Intimity : animation, succès et féminisme

Crinière en bataille, voix douce, posée, Elodie Dermange a un quart de siècle et des idées à faire passer. Elle a réalisé son premier film seule, en attendant de pouvoir entrer dans une école d’animation. Intimity parcourt le monde depuis un an, lui a notamment permis de remporter en avril le Grand Prix du festival de courts-métrages de Tampere (ce qui ouvre la porte aux Oscars), et sera enfin projeté à Genève cette semaine.

Après un CFC en BD/illustration aux Arts Appliqués de Genève, Elodie Dermange voyage, se lance dans le jardinage, puis renoue avec l’illustration, ce qui l’amène à l’animation. Elle part un an à Paris pour s’y sensibiliser, tente le concours de la Poudrière, à Valence. Elle est mise sur liste d’attente, et se sent soulagée : elle va prendre un an pour faire un stage dans un studio avant de vraiment se lancer, et découvrir le métier.

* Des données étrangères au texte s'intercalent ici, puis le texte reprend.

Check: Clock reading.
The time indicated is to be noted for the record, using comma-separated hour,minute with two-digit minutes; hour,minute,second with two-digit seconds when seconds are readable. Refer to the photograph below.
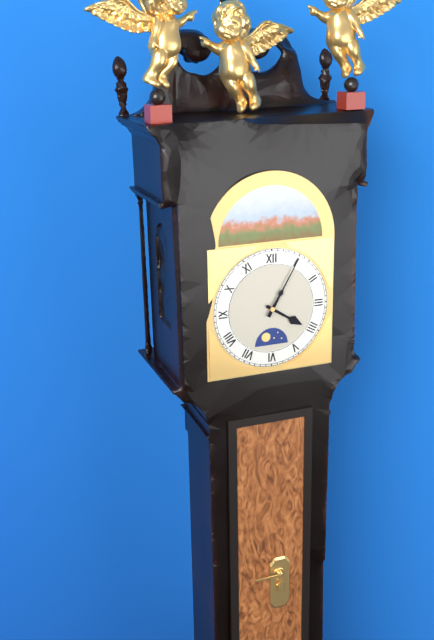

« En plus du stage, je voulais aussi faire un film de mon côté, pour voir ce que c’était que la réalisation – si ça trouve, ça ne m’aurait pas plu ! Je pensais continuer le stage à mi-temps et faire mon projet chez moi, mais Nadasdy m’a proposé de le réaliser  dans leur studio . On fait des dossiers de financement en se disant « On verra ce que ça donne », et à notre grande surprise nous les avons tous ! Donc on a fait le film, beaucoup plus sérieusement que prévu. Intimity n’étant pas si cher, j’ai quasiment tout réalisé toute seule, mais Nadasdy m’a offert le support qu’il me manquait. »

La chance semble être au rendez-vous depuis le début de l’aventure. En un un peu plus d’un an, sans vraiment se rendre compte de ce qui lui arrive (elle croule sous le travail, tout n’est quand même pas si idyllique), Elodie Dermange dessine Intimity, dont la carrière internationale est fulgurante. Le Sundance, Tampere – pour ne citer que les plus grands –, le film voyage de sélection en sélection.

« J’ai toujours été en compétition « prise de vue réelle » ou « documentaire », donc mélangée aux documentaires et à la fiction, ce qui est génial car l’animation est souvent vue comme inférieure au cinéma. Le film a bien fonctionné, dans des compétitions « normales », et ça prouve que cette image de l’animation est fausse ! C’est le film qui marche d’ailleurs, pas moi ! Il fait ça tout seul, moi je suis là, dans mon petit quotidien, et rien ne change. »

Revenons-en au court-métrage en tant que tel. Avant d’aboutir aux cinq minutes de film, le processus a été long. Intimity est le portrait d’une femme émancipée en pleine introspection dans sa salle de bain.

« Elle raconte comment elle a pu s’épanouir, alors qu’elle complexait beaucoup sur son corps. Elle a pu trouver sa liberté, qui lui est propre, et faire ce dont elle rêvait: actrice porno. Ce n’est peut-être pas le rêve de tout un chacun, mais c’était le sien, et aujourd’hui, elle vit de ça, par passion. »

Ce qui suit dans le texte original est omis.